Those Communion 'Pods'

Queer little things, ain’t they….?

Over the last year or so, many of us have been receiving Holy Communion in the form of communion ‘pods’. Fiddly little things that look a bit like the individual milk portions you sometimes get given in cafés. As anyone who has been given one will know, there are two layers. Under the first cover is a small piece of a bread-like substance and under the second some juice - the ‘wine’. The first time I was given one, I got it all wrong. I peeled back the cover to reveal the communion wine not realising I needed to peel back the cover over the bread first. I managed to sort it out in the end but it was a bit of a muddle.

Having communion in that form has, however led me to reflect a little on how I relate to receiving communion. Over the years I have received communion in many different churches. My first experience was with the common cup and a small piece of bread. In more recent years, I’ve become accustomed to the individual glasses our churches normally use. When we were living in Connecticut, sometimes we dipped the bread into the wine instead of having them separately. Added to that there have been services with small groups and others with large numbers of people. Every type feels different and I respond differently to each.

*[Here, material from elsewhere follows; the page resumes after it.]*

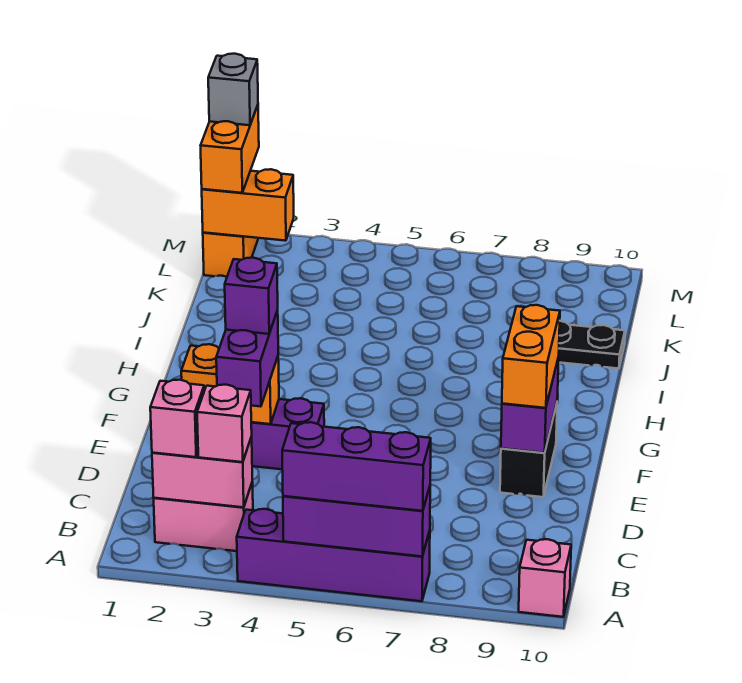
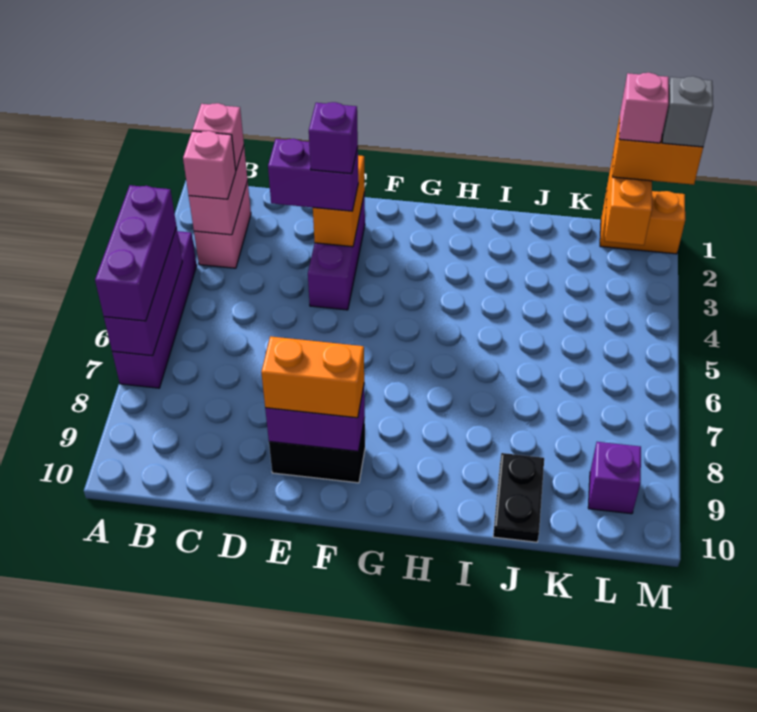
pink brick A10 level 1 -> pink brick L1 level 4
none -> purple brick L9 level 1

I find the experience in large settings the least satisfactory. Sometimes on holiday we have gone to cathedrals for their main Sunday communion service. To be true, it can feel a bit like a production line. You queue up, receive the wafer and struggle to swallow it before the communion cup is upon you, a quick sip and the cup moves on. Then back to your seat. All done quickly, no time to savour it.

Our normal services of Holy Communion are much slower and, for me much more satisfactory. There’s a little time to contemplate the bread when it’s placed into your hands and then the little glass of communion wine before you drink it. Typically, I pause a little and look up before drinking the wine. It gives me a greater sense of the meaning and significance of it all.

It’s different again, with the ‘pods’. I go up, one is dropped into my hands and I return to my seat. For a few moments during the quiet I contemplate it, then peel back the first cover to reveal the bread. Taking it out I slowly eat it, no rush. Then peel back the second cover to reveal the ‘wine’. The fragrance of the juice rises up and I smell it just for a moment. Then looking up I recall a line of a poem - ‘when heaven touched earth’, God reaching out to us, ‘body and blood’, making an intimate connection. Finally, I drink it.

In a way, I almost prefer it like that, having those few moments of quiet to contemplate what it’s all about. Queer and fiddly though they may be, perhaps those little communion ‘pods’ can open up a new appreciation of Holy Communion.